The impact of the OAIC decision is clear: it sends a clear message that the OAIC will not be lenient on the need for a sufficient connection to the employment relationship and employee records in order to attract the benefits of the employee records exemption.
The impact of the Fair Work Commission's decision is less clear. It has not yet been tested or endorsed by the OAIC or any superior court; the Commission's interpretation of the exemption is actually contrary to the OAIC guidelines. There would therefore appear to be viable arguments that the exemption should apply to the collection of personal information from employees, given the decision runs somewhat contrary to wording and apparent intent of the relevant statutory provisions.
Unless the Commission's decision is not followed by a superior court, or there is an amendment to the Privacy Act, however, it is the law, and employers may need to make substantial changes to many of the procedures and policies under which they collect information from their employees to ensure compliance with the APPs when collecting employees' information.

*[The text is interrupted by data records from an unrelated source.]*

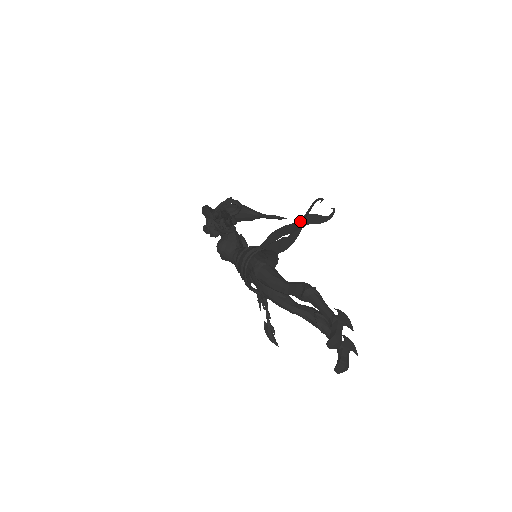
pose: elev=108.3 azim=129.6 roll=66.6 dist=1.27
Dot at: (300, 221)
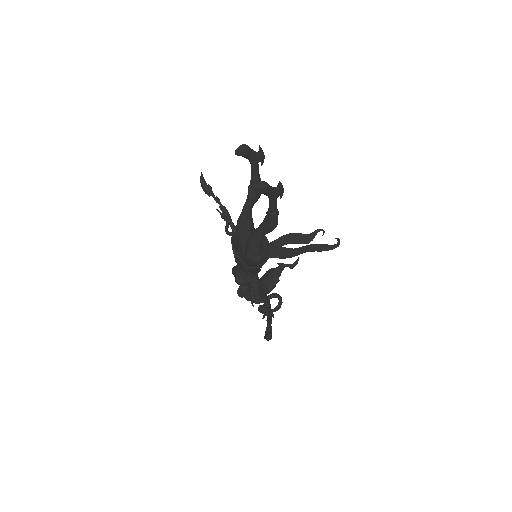
Dot at: (297, 235)
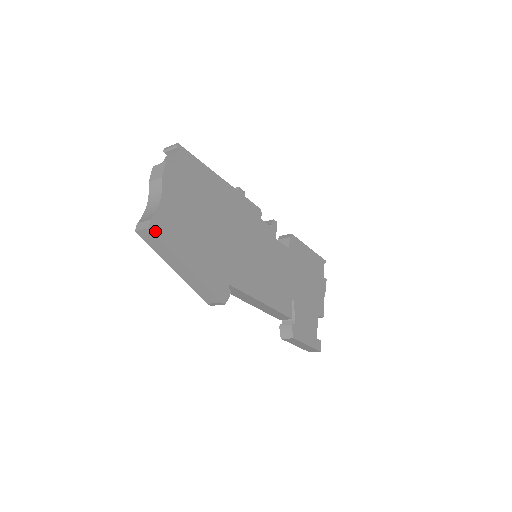
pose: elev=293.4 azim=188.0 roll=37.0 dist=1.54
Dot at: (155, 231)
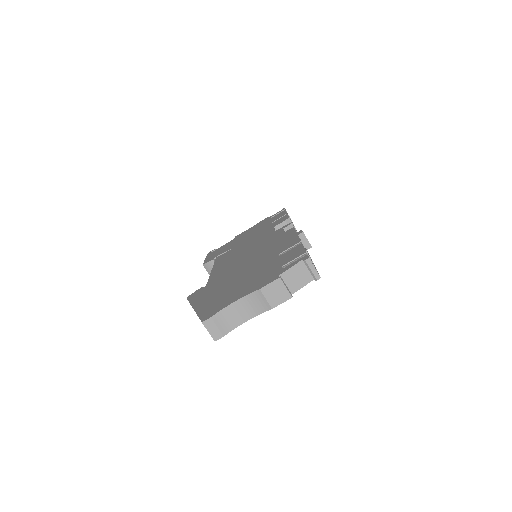
Dot at: occluded
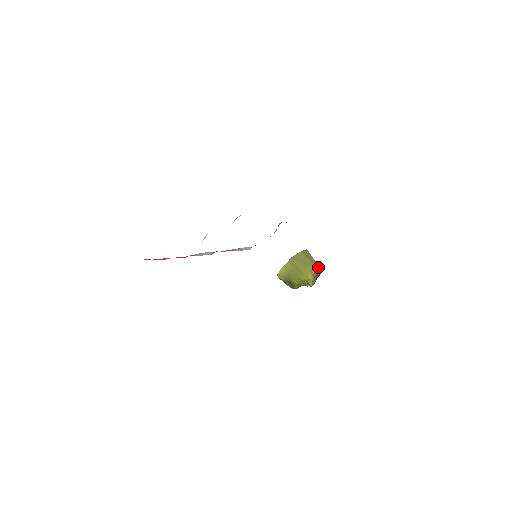
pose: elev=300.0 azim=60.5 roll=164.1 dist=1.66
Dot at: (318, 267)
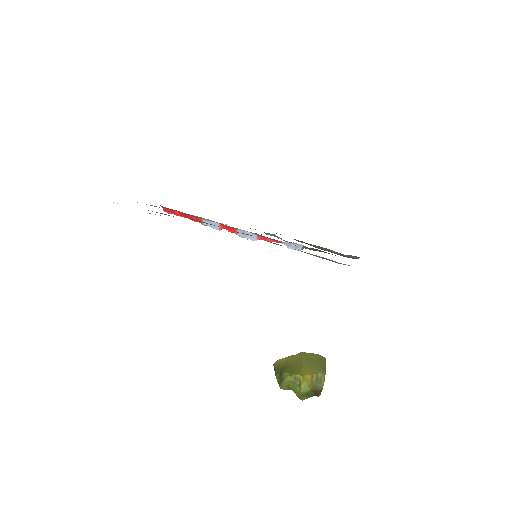
Dot at: (324, 378)
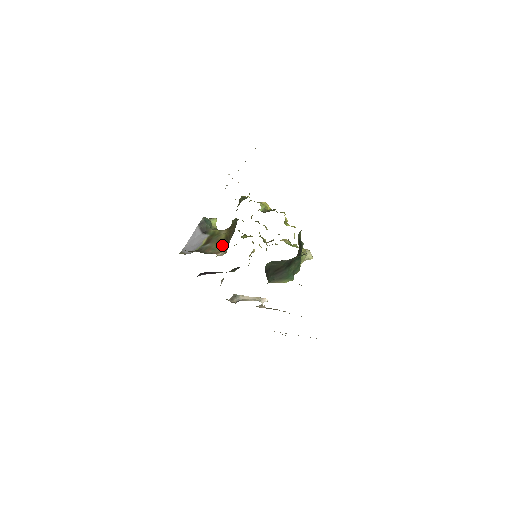
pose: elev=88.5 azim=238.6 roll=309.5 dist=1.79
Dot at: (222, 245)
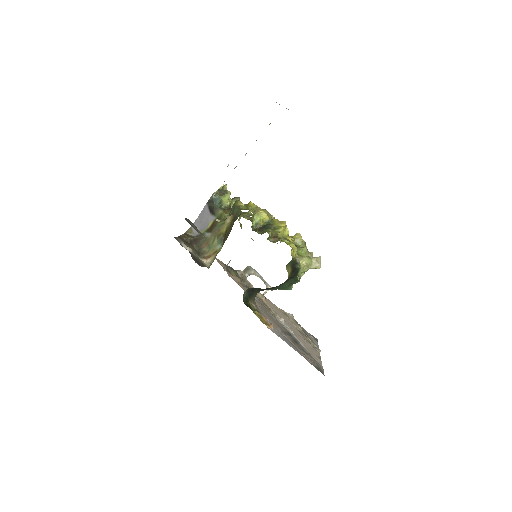
Dot at: (218, 244)
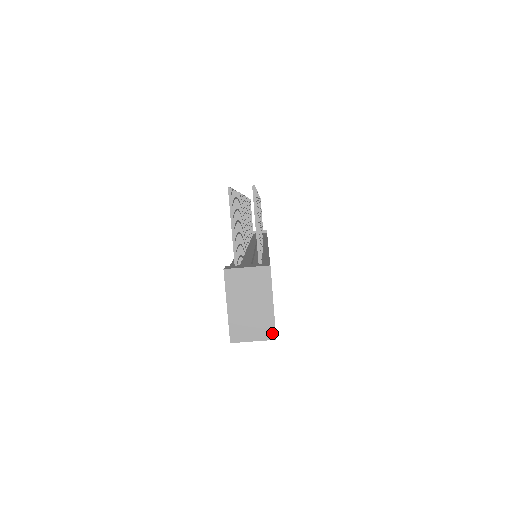
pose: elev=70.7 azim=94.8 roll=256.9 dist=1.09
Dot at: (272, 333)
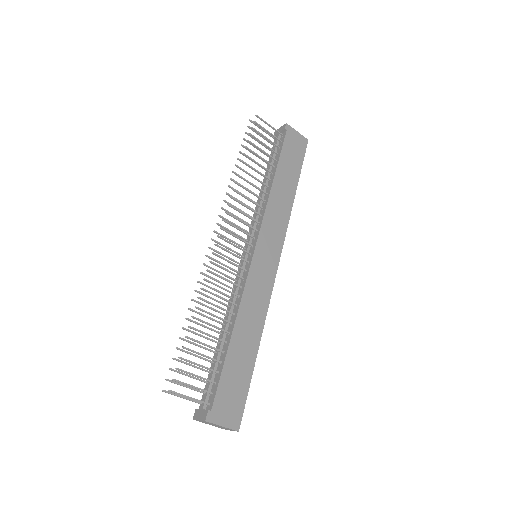
Dot at: occluded
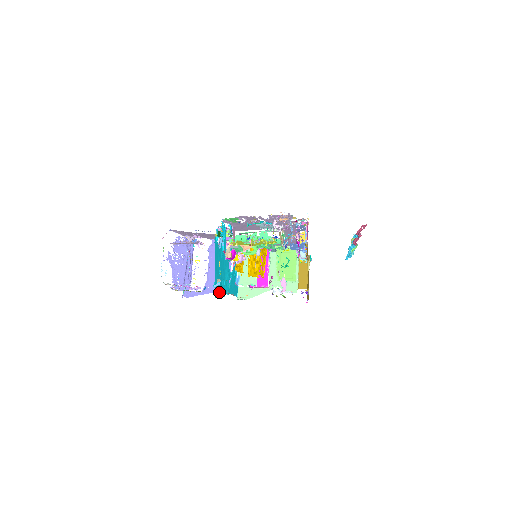
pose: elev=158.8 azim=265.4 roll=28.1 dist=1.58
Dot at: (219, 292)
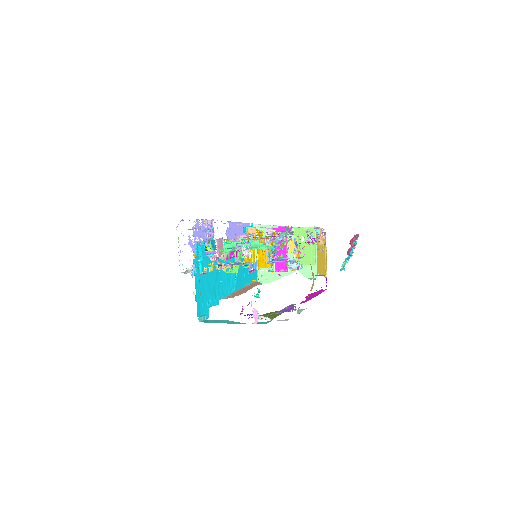
Dot at: (211, 305)
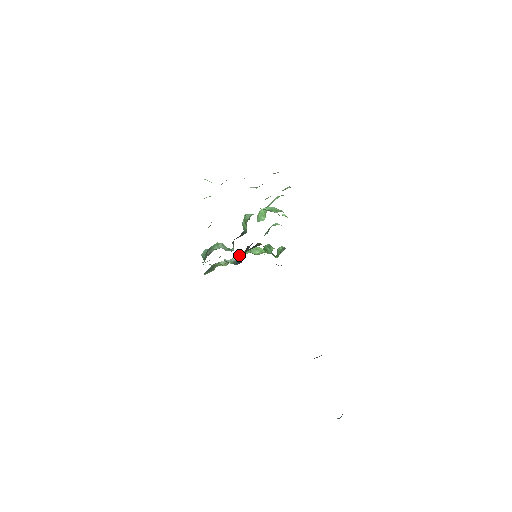
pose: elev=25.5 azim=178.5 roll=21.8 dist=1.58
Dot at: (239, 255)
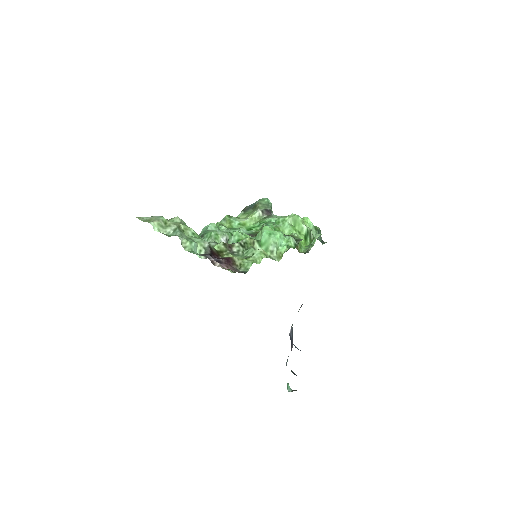
Dot at: (267, 223)
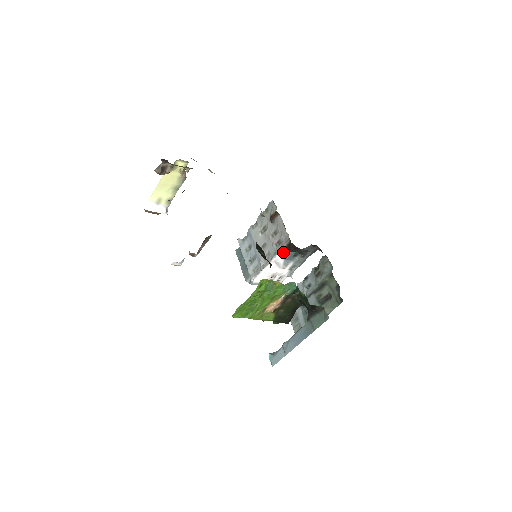
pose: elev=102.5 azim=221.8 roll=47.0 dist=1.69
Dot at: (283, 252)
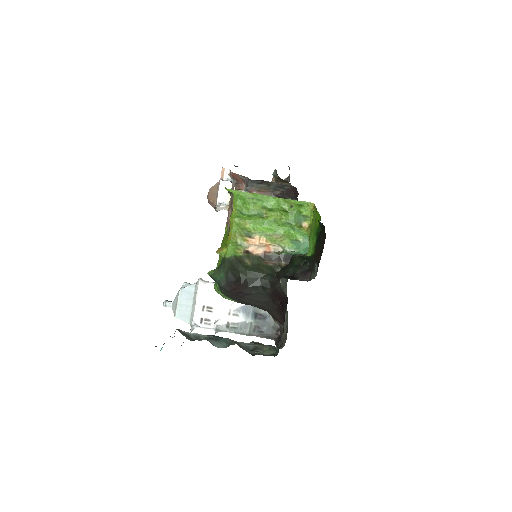
Dot at: occluded
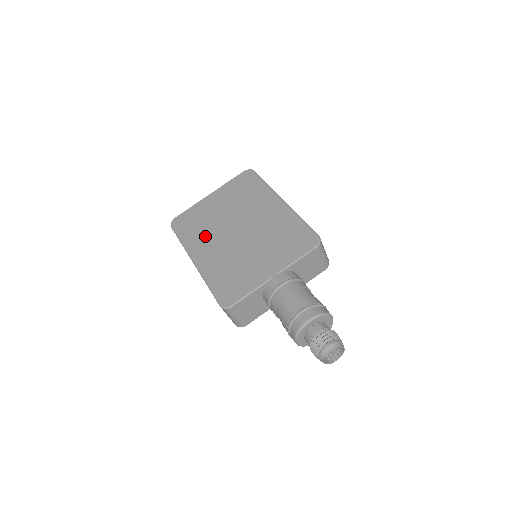
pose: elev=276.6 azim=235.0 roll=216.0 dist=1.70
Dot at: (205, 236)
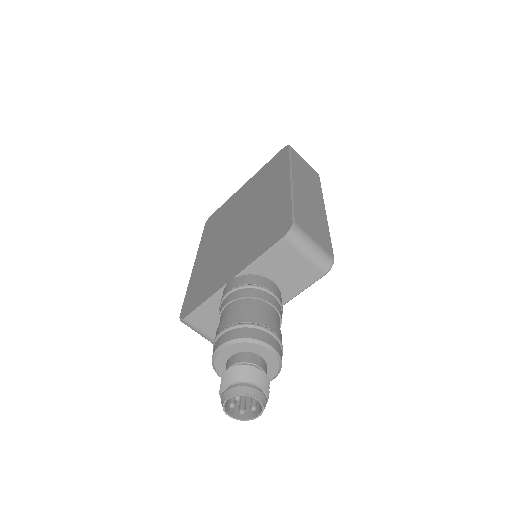
Dot at: (216, 233)
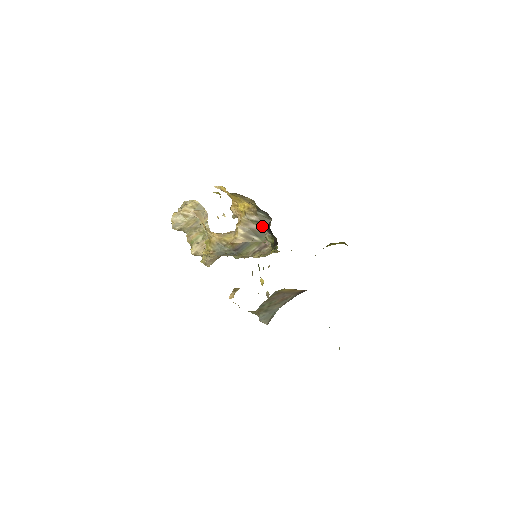
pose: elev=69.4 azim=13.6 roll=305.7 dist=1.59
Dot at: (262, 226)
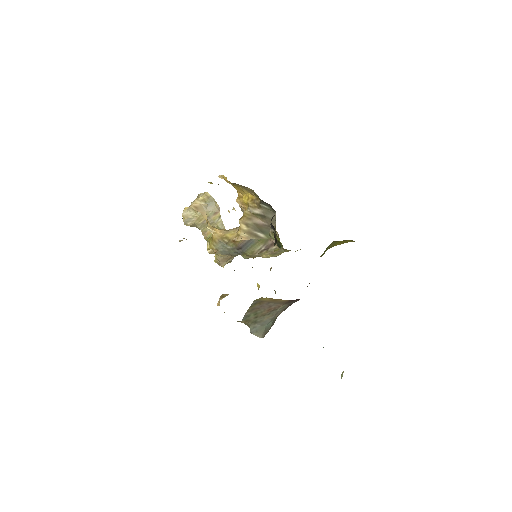
Dot at: (267, 221)
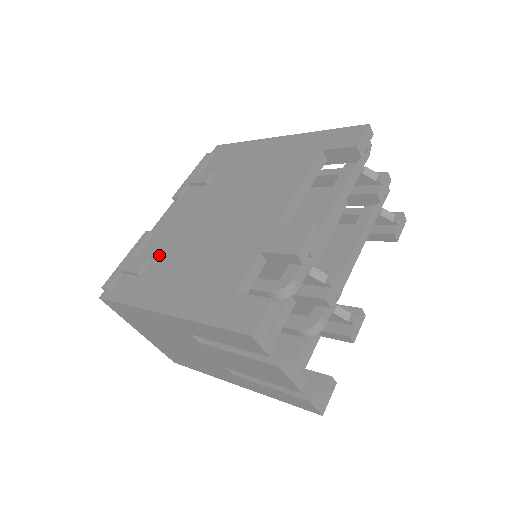
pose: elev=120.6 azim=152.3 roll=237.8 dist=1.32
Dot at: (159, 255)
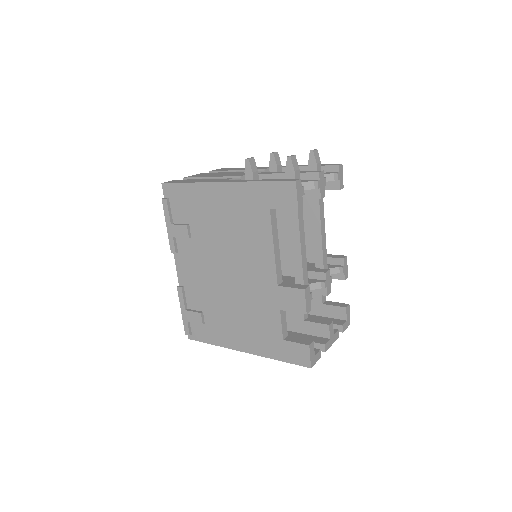
Dot at: (205, 307)
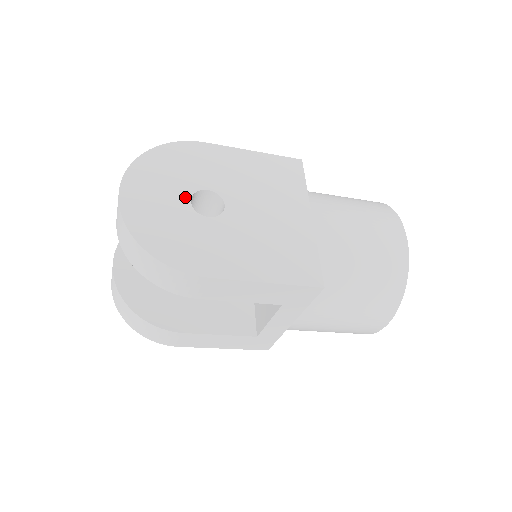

In particular, employers subject to the Privacy Act (ie. those with annual turnovers of $3 million or more) will be burdened with compliance with the general privacy obligations contained in the Privacy Act when collecting personal information from its employees. These obligations include the requirement to provide notice of collection of personal information, and, in some circumstances, to obtain consent to the collection of such information. This could be especially problematic where an employer reasonably directs an employee to undertake a medical assessment or drug and alcohol testing, but the employee refuses to consent to the collection.